● WORK TO COMPLETE: Copy out the records precisely, omitting pictures.

*** Opening of INPUT DATA ***

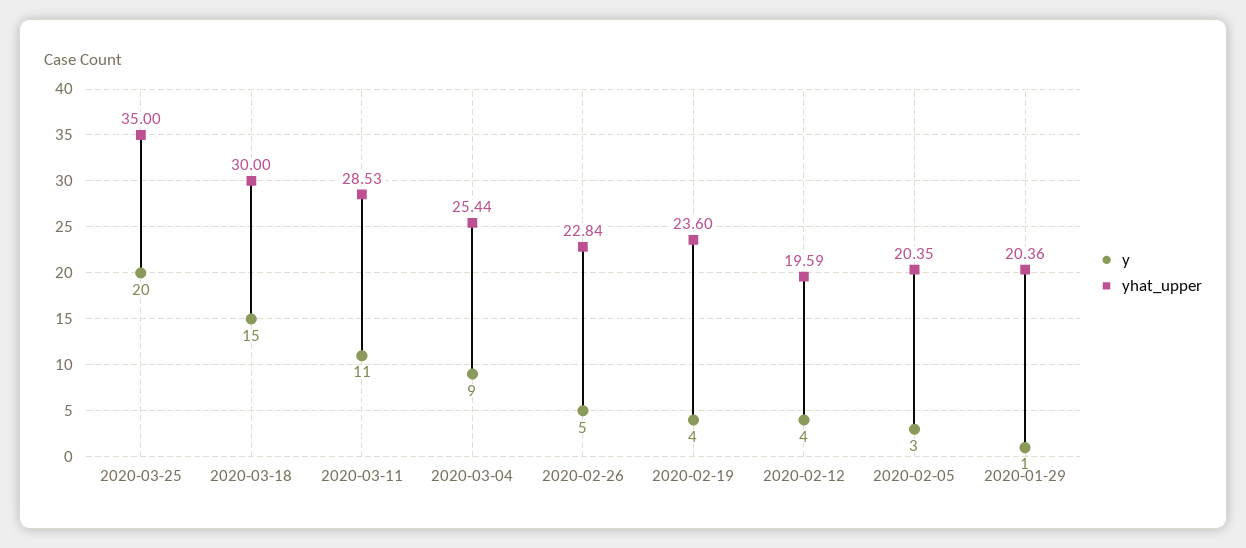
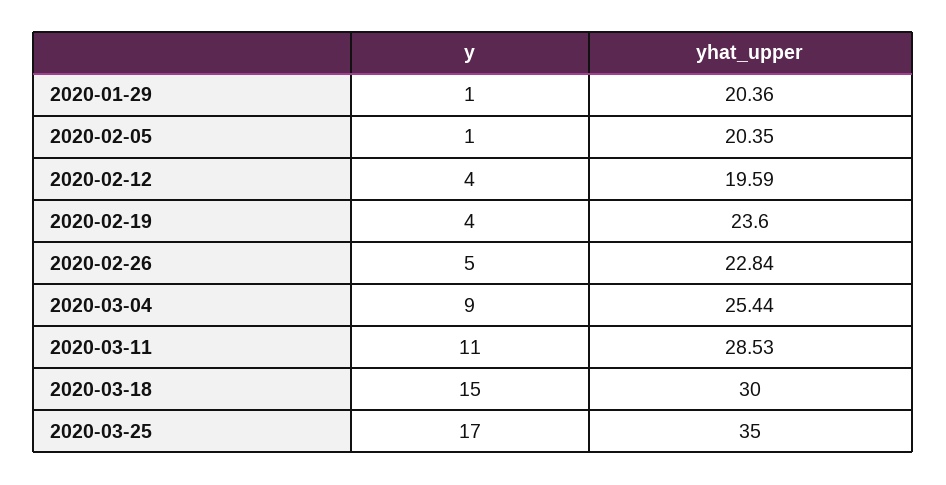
  {
    "y": {
-     "2020-03-25": 20,
+     "2020-03-25": 17,
      "2020-03-18": 15,
      "2020-03-11": 11,
      "2020-03-04": 9,
      "2020-02-26": 5,
      "2020-02-19": 4,
      "2020-02-12": 4,
-     "2020-02-05": 3,
+     "2020-02-05": 1,
      "2020-01-29": 1
    },
    "yhat_upper": {
      "2020-03-25": 35,
      "2020-03-18": 30,
      "2020-03-11": 28.53,
      "2020-03-04": 25.44,
      "2020-02-26": 22.84,
      "2020-02-19": 23.6,
      "2020-02-12": 19.59,
      "2020-02-05": 20.35,
      "2020-01-29": 20.36
    }
  }

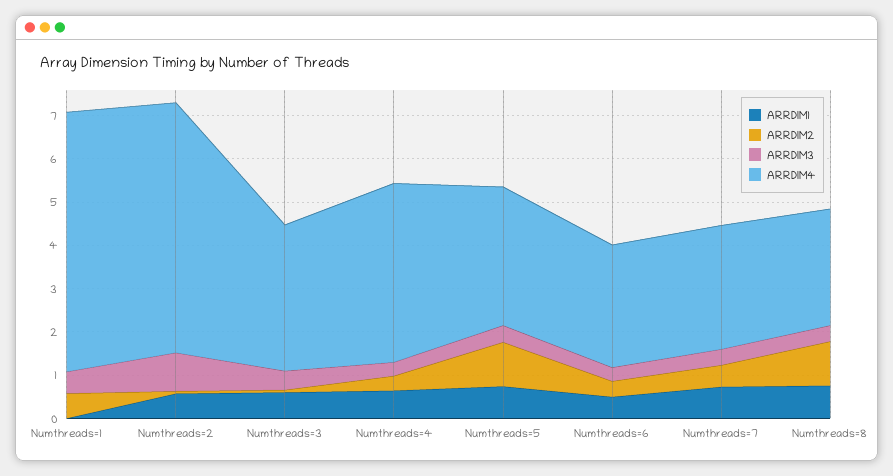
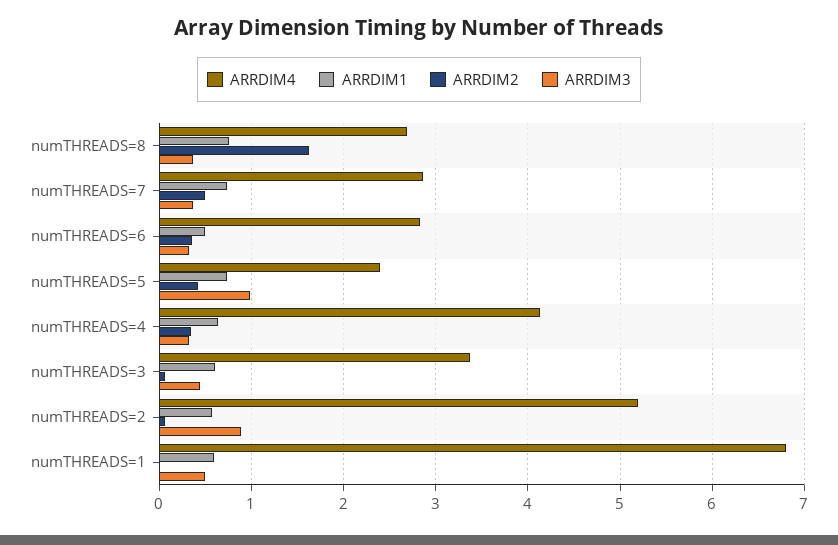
  {
    "ARRDIM1": {
-     "Numthreads=1": 0,
+     "Numthreads=1": 0.6,
      "Numthreads=2": 0.6,
      "Numthreads=3": 0.6,
      "Numthreads=4": 0.6,
      "Numthreads=5": 0.7,
      "Numthreads=6": 0.5,
      "Numthreads=7": 0.7,
      "Numthreads=8": 0.8
    },
    "ARRDIM2": {
-     "Numthreads=1": 0.6,
+     "Numthreads=1": 0,
      "Numthreads=2": 0.1,
      "Numthreads=3": 0.1,
      "Numthreads=4": 0.3,
-     "Numthreads=5": 1,
+     "Numthreads=5": 0.4,
      "Numthreads=6": 0.4,
      "Numthreads=7": 0.5,
-     "Numthreads=8": 1
+     "Numthreads=8": 1.6
    },
    "ARRDIM3": {
      "Numthreads=1": 0.5,
      "Numthreads=2": 0.9,
      "Numthreads=3": 0.4,
      "Numthreads=4": 0.3,
-     "Numthreads=5": 0.4,
+     "Numthreads=5": 1,
      "Numthreads=6": 0.3,
      "Numthreads=7": 0.4,
      "Numthreads=8": 0.4
    },
    "ARRDIM4": {
-     "Numthreads=1": 6,
+     "Numthreads=1": 6.8,
-     "Numthreads=2": 5.8,
+     "Numthreads=2": 5.2,
      "Numthreads=3": 3.4,
      "Numthreads=4": 4.1,
-     "Numthreads=5": 3.2,
+     "Numthreads=5": 2.4,
      "Numthreads=6": 2.8,
      "Numthreads=7": 2.9,
      "Numthreads=8": 2.7
    }
  }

*** Close of INPUT DATA ***

● ANSWER BOX:
  {
    "y": {
-     "2020-03-25": 20,
+     "2020-03-25": 17,
      "2020-03-18": 15,
      "2020-03-11": 11,
      "2020-03-04": 9,
      "2020-02-26": 5,
      "2020-02-19": 4,
      "2020-02-12": 4,
-     "2020-02-05": 3,
+     "2020-02-05": 1,
      "2020-01-29": 1
    },
    "yhat_upper": {
      "2020-03-25": 35,
      "2020-03-18": 30,
      "2020-03-11": 28.53,
      "2020-03-04": 25.44,
      "2020-02-26": 22.84,
      "2020-02-19": 23.6,
      "2020-02-12": 19.59,
      "2020-02-05": 20.35,
      "2020-01-29": 20.36
    }
  }

  {
    "ARRDIM1": {
-     "Numthreads=1": 0,
+     "Numthreads=1": 0.6,
      "Numthreads=2": 0.6,
      "Numthreads=3": 0.6,
      "Numthreads=4": 0.6,
      "Numthreads=5": 0.7,
      "Numthreads=6": 0.5,
      "Numthreads=7": 0.7,
      "Numthreads=8": 0.8
    },
    "ARRDIM2": {
-     "Numthreads=1": 0.6,
+     "Numthreads=1": 0,
      "Numthreads=2": 0.1,
      "Numthreads=3": 0.1,
      "Numthreads=4": 0.3,
-     "Numthreads=5": 1,
+     "Numthreads=5": 0.4,
      "Numthreads=6": 0.4,
      "Numthreads=7": 0.5,
-     "Numthreads=8": 1
+     "Numthreads=8": 1.6
    },
    "ARRDIM3": {
      "Numthreads=1": 0.5,
      "Numthreads=2": 0.9,
      "Numthreads=3": 0.4,
      "Numthreads=4": 0.3,
-     "Numthreads=5": 0.4,
+     "Numthreads=5": 1,
      "Numthreads=6": 0.3,
      "Numthreads=7": 0.4,
      "Numthreads=8": 0.4
    },
    "ARRDIM4": {
-     "Numthreads=1": 6,
+     "Numthreads=1": 6.8,
-     "Numthreads=2": 5.8,
+     "Numthreads=2": 5.2,
      "Numthreads=3": 3.4,
      "Numthreads=4": 4.1,
-     "Numthreads=5": 3.2,
+     "Numthreads=5": 2.4,
      "Numthreads=6": 2.8,
      "Numthreads=7": 2.9,
      "Numthreads=8": 2.7
    }
  }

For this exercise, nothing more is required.